Enhanced Many-Electron Effects on Excited States of Gated Bilayer Graphene
Yufeng Liang, Li Yang

TL;DR
This study uses advanced first-principles simulations to accurately analyze the excited-state properties of gated bilayer graphene, revealing the critical role of many-electron effects and predicting novel excitonic phenomena.
Contribution
First-principles GW-BSE simulations provide the first accurate quasiparticle and optical spectra for gated bilayer graphene, highlighting the importance of many-electron effects.
Findings
Enhanced electron-electron interactions significantly increase the QP band gap.

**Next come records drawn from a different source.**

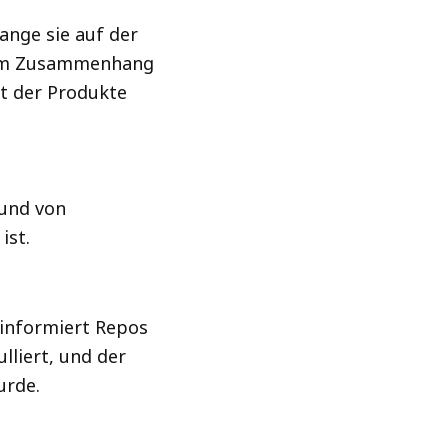
ange sie auf der
esem Zusammenhang
t der Produkte
und von
ist.
, informiert Repos
lliert, und der
urde.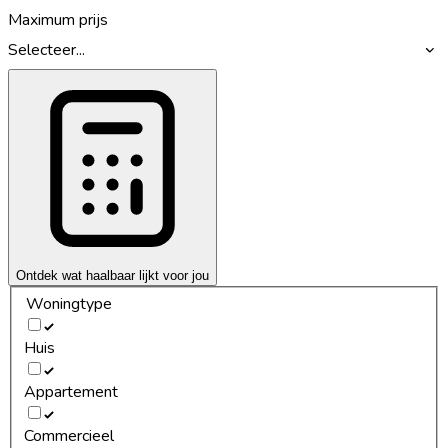
Maximum prijs
Selecteer...
Ontdek wat haalbaar lijkt voor jou
Woningtype
Huis
Appartement
Commercieel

Infrared absorption spectra are dominated by bright bound excitons.
Predicted exotic excitonic effects for future optoelectronic applications.
Abstract
By employing the first-principles GW-Bethe-Salpeter Equation (BSE) simulation, we obtain, for the first time, the accurate quasiparticle (QP) band gap, optical absorption spectra and their dependence on the gate field of gated bilayer graphene (GBLG). Many-electron effects are shown to be extremely important to understand these excited-state properties; enhanced electron-electron interactions dramatically enlarge the QP band gap; infrared optical absorption spectra are dictated by bright bound excitons. Our results well explain recent experiments and satisfyingly solve the puzzle about the inconsistency between experimentally measured transport and optical band gaps. Moreover, our calculation reveals fine excitonic structures and predicts exotic excitonic effects that have not been observed yet, which can be of interest for optoelectronics applications based on GBLG.